* **Provided records**

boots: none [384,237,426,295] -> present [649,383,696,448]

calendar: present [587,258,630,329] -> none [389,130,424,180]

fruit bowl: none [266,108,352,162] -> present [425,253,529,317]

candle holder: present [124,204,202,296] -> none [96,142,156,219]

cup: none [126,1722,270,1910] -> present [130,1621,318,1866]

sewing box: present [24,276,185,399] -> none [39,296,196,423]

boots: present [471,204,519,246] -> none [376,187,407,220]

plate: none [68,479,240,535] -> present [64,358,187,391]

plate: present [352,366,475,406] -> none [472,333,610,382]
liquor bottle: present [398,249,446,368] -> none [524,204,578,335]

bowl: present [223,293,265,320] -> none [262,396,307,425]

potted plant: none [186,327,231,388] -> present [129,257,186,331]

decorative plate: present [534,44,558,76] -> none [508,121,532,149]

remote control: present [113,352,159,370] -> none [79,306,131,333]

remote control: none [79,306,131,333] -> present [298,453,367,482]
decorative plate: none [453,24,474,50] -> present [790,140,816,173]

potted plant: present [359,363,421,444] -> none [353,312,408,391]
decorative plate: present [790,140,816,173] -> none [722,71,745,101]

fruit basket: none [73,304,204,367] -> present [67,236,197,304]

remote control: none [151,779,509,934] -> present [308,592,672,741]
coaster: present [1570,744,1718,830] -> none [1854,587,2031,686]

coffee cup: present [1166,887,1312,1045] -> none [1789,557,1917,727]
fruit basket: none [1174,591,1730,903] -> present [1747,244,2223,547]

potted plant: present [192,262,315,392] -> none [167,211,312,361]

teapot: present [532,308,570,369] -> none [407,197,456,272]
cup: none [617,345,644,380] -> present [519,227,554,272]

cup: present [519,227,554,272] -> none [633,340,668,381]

* **Task brief**
Across the records above, show each line containing the word "decorative".

* **Completed task**
decorative plate: present [534,44,558,76] -> none [508,121,532,149]
decorative plate: none [453,24,474,50] -> present [790,140,816,173]
decorative plate: present [790,140,816,173] -> none [722,71,745,101]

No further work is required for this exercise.